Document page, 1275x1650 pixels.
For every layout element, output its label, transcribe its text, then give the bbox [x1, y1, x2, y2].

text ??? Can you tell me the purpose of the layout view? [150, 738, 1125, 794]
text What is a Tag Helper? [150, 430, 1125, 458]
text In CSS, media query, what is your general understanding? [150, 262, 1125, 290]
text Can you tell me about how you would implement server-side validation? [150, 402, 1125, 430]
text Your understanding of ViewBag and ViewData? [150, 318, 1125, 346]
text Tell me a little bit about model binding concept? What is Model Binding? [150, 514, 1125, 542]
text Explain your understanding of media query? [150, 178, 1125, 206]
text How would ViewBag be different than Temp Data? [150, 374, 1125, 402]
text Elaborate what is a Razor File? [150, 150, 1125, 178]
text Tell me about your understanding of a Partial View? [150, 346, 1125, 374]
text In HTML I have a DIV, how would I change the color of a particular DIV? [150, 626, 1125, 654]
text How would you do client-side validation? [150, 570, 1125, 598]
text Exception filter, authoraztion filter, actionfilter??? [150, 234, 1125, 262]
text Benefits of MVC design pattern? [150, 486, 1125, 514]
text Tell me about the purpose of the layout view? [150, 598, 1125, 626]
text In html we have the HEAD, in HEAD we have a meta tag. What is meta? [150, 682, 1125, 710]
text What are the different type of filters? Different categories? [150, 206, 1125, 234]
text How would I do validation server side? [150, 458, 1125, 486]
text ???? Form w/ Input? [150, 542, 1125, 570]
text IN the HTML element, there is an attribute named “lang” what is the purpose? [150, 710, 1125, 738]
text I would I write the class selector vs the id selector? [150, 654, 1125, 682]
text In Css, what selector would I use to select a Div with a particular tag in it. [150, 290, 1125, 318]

* AIM OF THE TASK: Whichever lines of the records above hold the word "side" should all be copied out.

* YOUR RESPONSE:
text Can you tell me about how you would implement server-side validation? [150, 402, 1125, 430]
text How would you do client-side validation? [150, 570, 1125, 598]
text How would I do validation server side? [150, 458, 1125, 486]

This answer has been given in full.